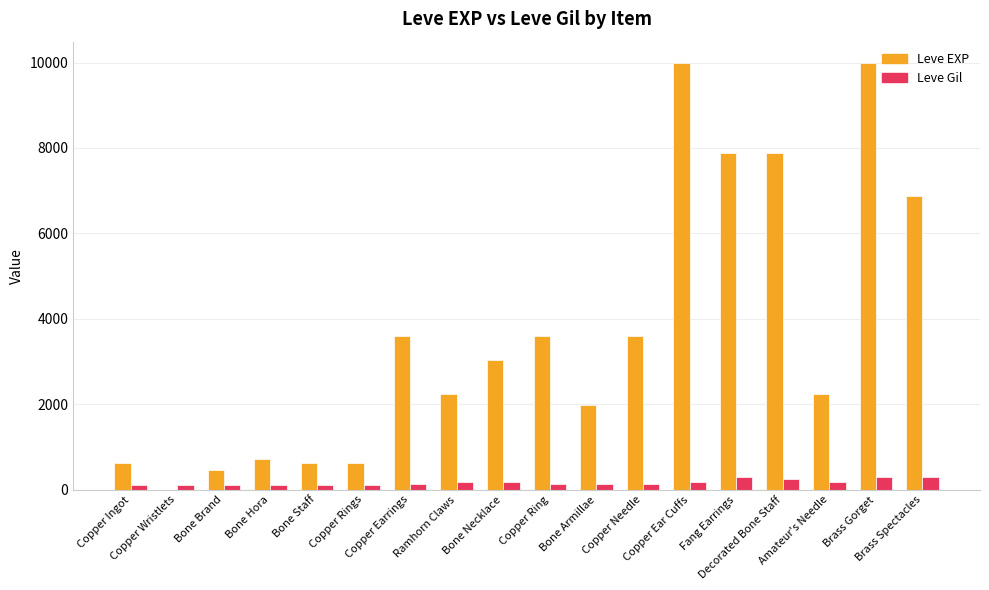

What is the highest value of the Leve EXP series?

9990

....

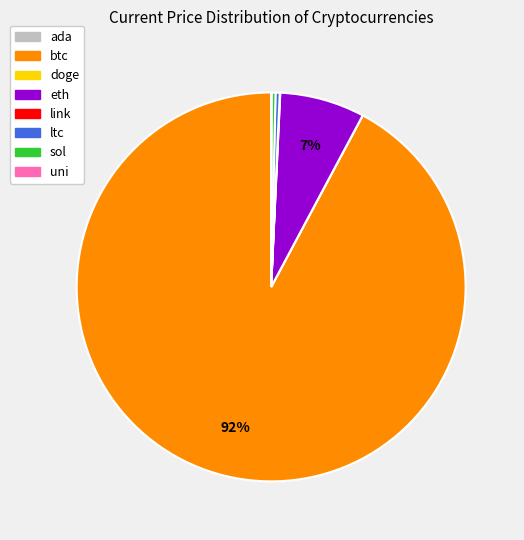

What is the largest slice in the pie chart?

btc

....

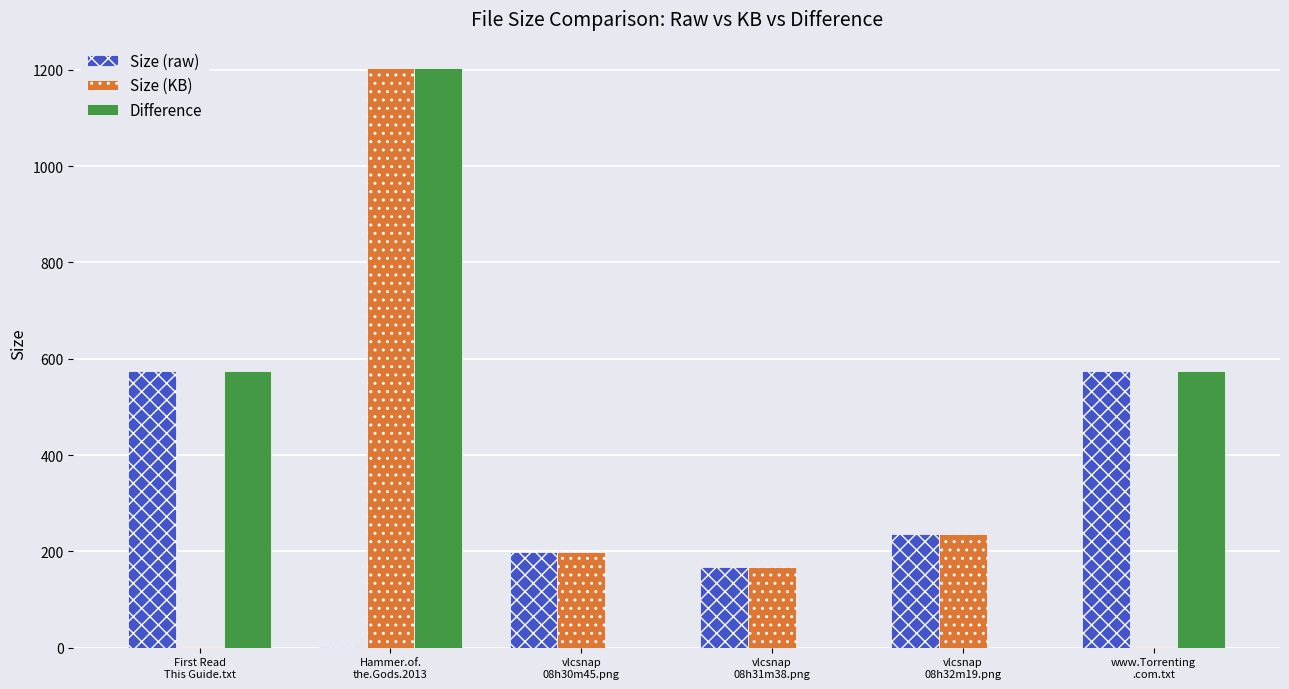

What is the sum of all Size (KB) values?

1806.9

....

Hitung jumlah baris pada item di atas yang memuat kata "What", dengan memperhatikan perbedaan huruf besar dan kecil. Tuliskan angkanya saja.

3